_EXERCISE DETAILS_: The lines to copy run from the one containing "-1.959900 -1.949875 -1.939850" to the end of the records below; repeat them exactly and include nothing else.

_DATA SHOWN_:
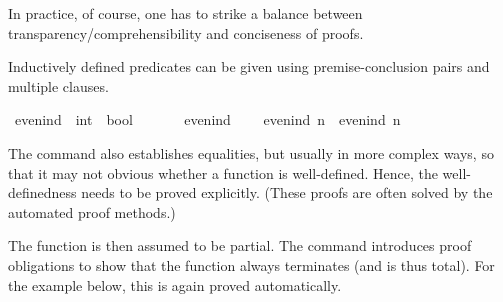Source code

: \begin{isabellebody}
%
\isadelimvisible
%
\endisadelimvisible
%
\begin{isamarkuptext}%
In practice, of course, one has to strike a balance between transparency/comprehensibility and conciseness of proofs.%
\end{isamarkuptext}\isamarkuptrue%
%
\isadelimdocument
%
\endisadelimdocument
%
\isatagdocument
%
\isamarkuptrue%
%
\endisatagdocument
{\isafolddocument}%
%
\isadelimdocument
%
\endisadelimdocument
%
\begin{isamarkuptext}%
Inductively defined predicates can be given using premise-conclusion pairs and multiple clauses.%
\end{isamarkuptext}\isamarkuptrue%
\isamarkupfalse%
\ even{\isacharunderscore}{\kern0pt}ind\ {\isacharcolon}{\kern0pt}{\isacharcolon}{\kern0pt}\ {\isacartoucheopen}int\ {\isasymRightarrow}\ bool{\isacartoucheclose}\isanewline
\ \ \isanewline
\ \ \ \ {\isacartoucheopen}even{\isacharunderscore}{\kern0pt}ind\ {}{\isacartoucheclose}\isanewline
\ \ {\isacharbar}{\kern0pt}\ {\isacartoucheopen}even{\isacharunderscore}{\kern0pt}ind\ n\ {\isasymLongrightarrow}\ even{\isacharunderscore}{\kern0pt}ind\ {\isacharparenleft}{\kern0pt}n{\isacharplus}{\kern0pt}{}{\isacharparenright}{\kern0pt}{\isacartoucheclose}%
\isadelimdocument
%
\endisadelimdocument
%
\isatagdocument
%
\isamarkuptrue%
%
\endisatagdocument
{\isafolddocument}%
%
\isadelimdocument
%
\endisadelimdocument
%
\begin{isamarkuptext}%
The command  also establishes equalities, but usually in more complex ways, so that it may not obvious whether a function is well-defined. Hence, the well-definedness needs to be proved explicitly. (These proofs are often solved by the automated proof methods.)

The function is then assumed to be partial. The command  introduces proof obligations to show that the function always terminates (and is thus total). For the example below, this is again proved automatically.


\end{isamarkuptext}
\end{isabellebody}
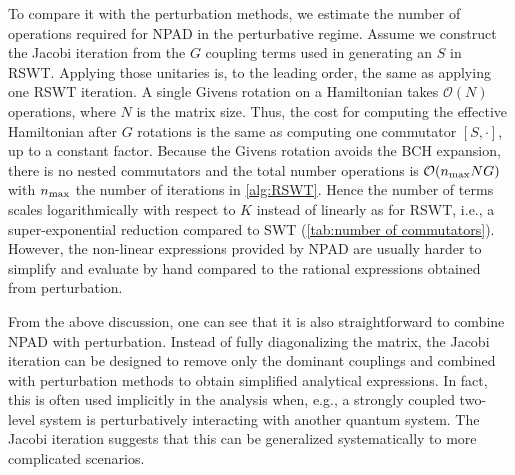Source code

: \documentclass[%
 reprint,
 amsmath,amssymb,
 aps,
pra,
noeprint,
superscriptaddress,
]{revtex4-2}
\begin{document}
To compare it with the perturbation methods, we estimate the number of operations required for NPAD in the perturbative regime.
Assume we construct the Jacobi iteration from the $G$ coupling terms used in generating an $S$ in RSWT.
Applying those unitaries is, to the leading order, the same as applying one RSWT iteration.
A single Givens rotation on a Hamiltonian takes $\mathcal{O}(N)$ operations, where $N$ is the matrix size.
Thus, the cost for computing the effective Hamiltonian after $G$ rotations is the same as computing one commutator $[S,\boldsymbol{\cdot}]$, up to a constant factor.
Because the Givens rotation avoids the BCH expansion, there is no nested commutators and the total number operations is $\mathcal{O}(n_{\rm{max}}NG)$  with $n_{\rm{max}}$ the number of iterations in \cref{alg:RSWT}.
Hence the number of terms scales logarithmically with respect to $K$ instead of linearly as for RSWT, i.e., a super-exponential reduction compared to SWT (\cref{tab:number of commutators}).
However, the non-linear expressions provided by NPAD are usually harder to simplify and evaluate by hand compared to the rational expressions obtained from perturbation.

From the above discussion, one can see that it is also straightforward to combine NPAD with perturbation.
Instead of fully diagonalizing the matrix, the Jacobi iteration can be designed to remove only the dominant couplings and combined with perturbation methods to obtain simplified analytical expressions.
In fact, this is often used implicitly in the analysis when, e.g., a strongly coupled two-level system is perturbatively interacting with another quantum system.
The Jacobi iteration suggests that this can be generalized systematically to more complicated scenarios.
\end{document}
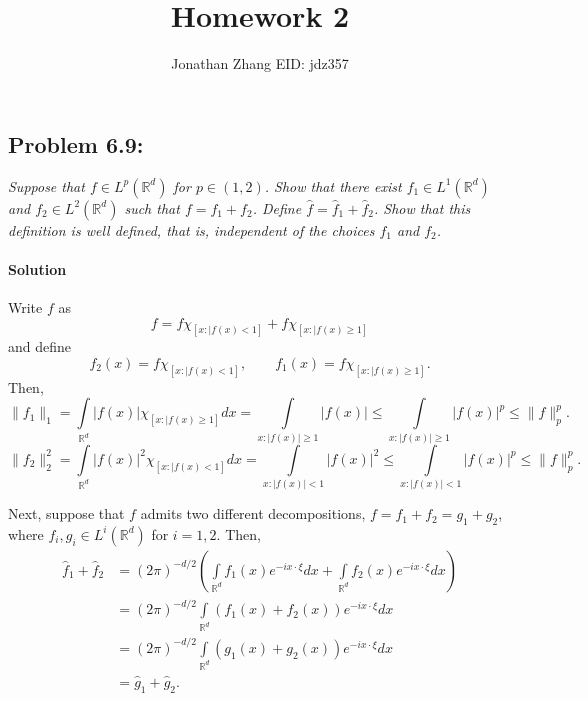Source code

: \documentclass[letterpaper,twoside,11pt]{article}
\theoremstyle{mystyle}
\newcommand{\R}{{\mathbb R}}
\begin{document}
\title{\vspace{-2\baselineskip} 
Homework 2
}
\author{Jonathan Zhang \qquad EID: { jdz357} }
\date{}
\maketitle


\subsection*{Problem 6.9:}
\textit{
Suppose that $f\in L^p\left( \R^d \right)$ for $p \in \left( 1, 2 \right)$. Show that there exist $f_1 \in L^1\left( \R^d \right)$ and $f_2 \in L^2\left( \R^d \right)$ such that $f = f_1 + f_2$. 
Define $\hat f = \hat f_1 + \hat f_2$. Show that this definition is well defined, that is, independent of the choices $f_1$ and $f_2$. }

\paragraph*{Solution}
Write $f$ as 
\[f = f\chi_{[x:|f(x)<1]} + f\chi_{[x:|f(x)\geqslant 1]}\]
and define 
\[f_2(x) = f\chi_{[x:|f(x)<1]},\qquad f_1(x) = f\chi_{[x:|f(x)\geqslant 1]}.\]
Then, 
\[\|f_1\|_1 = \int\limits_{\R^d} |f(x)|\chi_{[x:|f(x)\geqslant 1]}dx = \int\limits_{x:|f(x)|\geqslant 1}|f(x)| \leq\int\limits_{x:|f(x)|\geqslant 1}|f(x)|^p \leq \|f\|_p^p. \]
\[\|f_2\|_2^2 = \int\limits_{\R^d} |f(x)|^2\chi_{[x:|f(x)< 1]}dx = \int\limits_{x:|f(x)|< 1}|f(x)|^2 \leq\int\limits_{x:|f(x)|< 1}|f(x)|^p \leq \|f\|_p^p. \]

Next, suppose that $f$ admits two different decompositions, $f = f_1 + f_2 = g_1 + g_2$, where $f_i, g_i \in L^i\left( \R^d \right)$ for $i = 1, 2$. Then, 
\begin{align*}
\hat f_1 + \hat f_2 &= \left( 2\pi \right)^{-d/2}\left(\int\limits_{\R^d} f_1(x) e^{-ix\cdot \xi } dx+\int\limits_{\R^d} f_2(x) e^{-ix\cdot \xi } dx \right)\\
&=\left( 2\pi \right)^{-d/2} \int\limits_{\R^d} \left( f_1(x) + f_2(x)  \right)e^{-ix\cdot \xi }dx\\
&=\left( 2\pi \right)^{-d/2} \int\limits_{\R^d} \left( g_1(x) + g_2(x)  \right)e^{-ix\cdot \xi }dx\\
&=\hat g_1 + \hat g_2.
\end{align*}
\end{document}
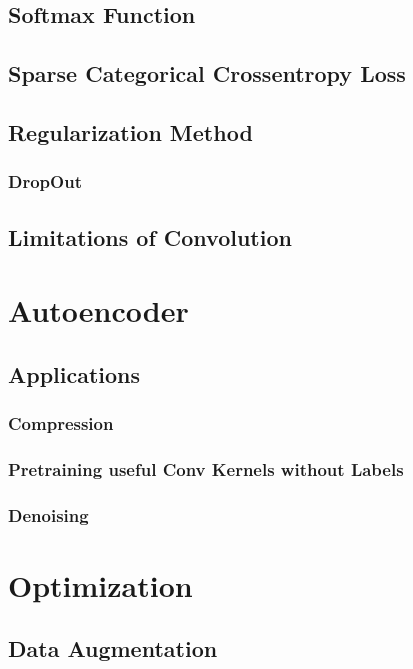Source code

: \documentclass[a4paper, landscape, 10pt]{scrartcl}
\begin{document}
\begin{multicols*}{3}
        \subsection{Softmax Function}

        \subsection{Sparse Categorical Crossentropy Loss}

        \subsection{Regularization Method}
        \subsubsection{DropOut}
        
        \subsection{Limitations of Convolution}

        
        \section{Autoencoder}
        \subsection{Applications}
        \subsubsection{Compression}
        \subsubsection{Pretraining useful Conv Kernels without Labels}
        \subsubsection{Denoising}

        \section{Optimization}
        \subsection{Data Augmentation}

\end{multicols*}
\end{document}

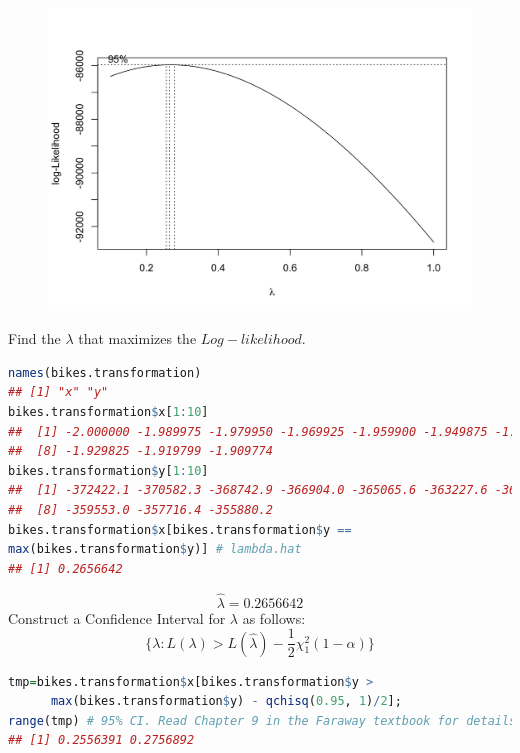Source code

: \documentclass[11pt,a4paper]{article}
\begin{document}
\begin{center}\begin{figure}[htbp]
  \centering
  \includegraphics[scale=0.2]{d7}
  \caption{}
  \label{}
\end{figure}\end{center}
Find the $\lambda$ that maximizes the $Log-likelihood$.
\begin{lstlisting}[language=R]
names(bikes.transformation)
## [1] "x" "y"
bikes.transformation$x[1:10]
##  [1] -2.000000 -1.989975 -1.979950 -1.969925 -1.959900 -1.949875 -1.939850
##  [8] -1.929825 -1.919799 -1.909774
bikes.transformation$y[1:10]
##  [1] -372422.1 -370582.3 -368742.9 -366904.0 -365065.6 -363227.6 -361390.0
##  [8] -359553.0 -357716.4 -355880.2
bikes.transformation$x[bikes.transformation$y == 
max(bikes.transformation$y)] # lambda.hat
## [1] 0.2656642
\end{lstlisting}
$$\hat{\lambda}=0.2656642$$
Construct a Conﬁdence Interval for $\lambda$ as follows:
$$\{\lambda: L(\lambda)>L(\hat{\lambda})-\frac{1}{2}\chi_1^2(1-\alpha)  \}$$
\begin{lstlisting}[language=R]
tmp=bikes.transformation$x[bikes.transformation$y > 
      max(bikes.transformation$y) - qchisq(0.95, 1)/2];
range(tmp) # 95% CI. Read Chapter 9 in the Faraway textbook for details.
## [1] 0.2556391 0.2756892
\end{lstlisting}
\end{document}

_SOLUTION BELOW_:
##  [1] -2.000000 -1.989975 -1.979950 -1.969925 -1.959900 -1.949875 -1.939850
##  [8] -1.929825 -1.919799 -1.909774
bikes.transformation$y[1:10]
##  [1] -372422.1 -370582.3 -368742.9 -366904.0 -365065.6 -363227.6 -361390.0
##  [8] -359553.0 -357716.4 -355880.2
bikes.transformation$x[bikes.transformation$y == 
max(bikes.transformation$y)] # lambda.hat
## [1] 0.2656642
\end{lstlisting}
$$\hat{\lambda}=0.2656642$$
Construct a Conﬁdence Interval for $\lambda$ as follows:
$$\{\lambda: L(\lambda)>L(\hat{\lambda})-\frac{1}{2}\chi_1^2(1-\alpha)  \}$$
\begin{lstlisting}[language=R]
tmp=bikes.transformation$x[bikes.transformation$y > 
      max(bikes.transformation$y) - qchisq(0.95, 1)/2];
range(tmp) # 95% CI. Read Chapter 9 in the Faraway textbook for details.
## [1] 0.2556391 0.2756892
\end{lstlisting}
\end{document}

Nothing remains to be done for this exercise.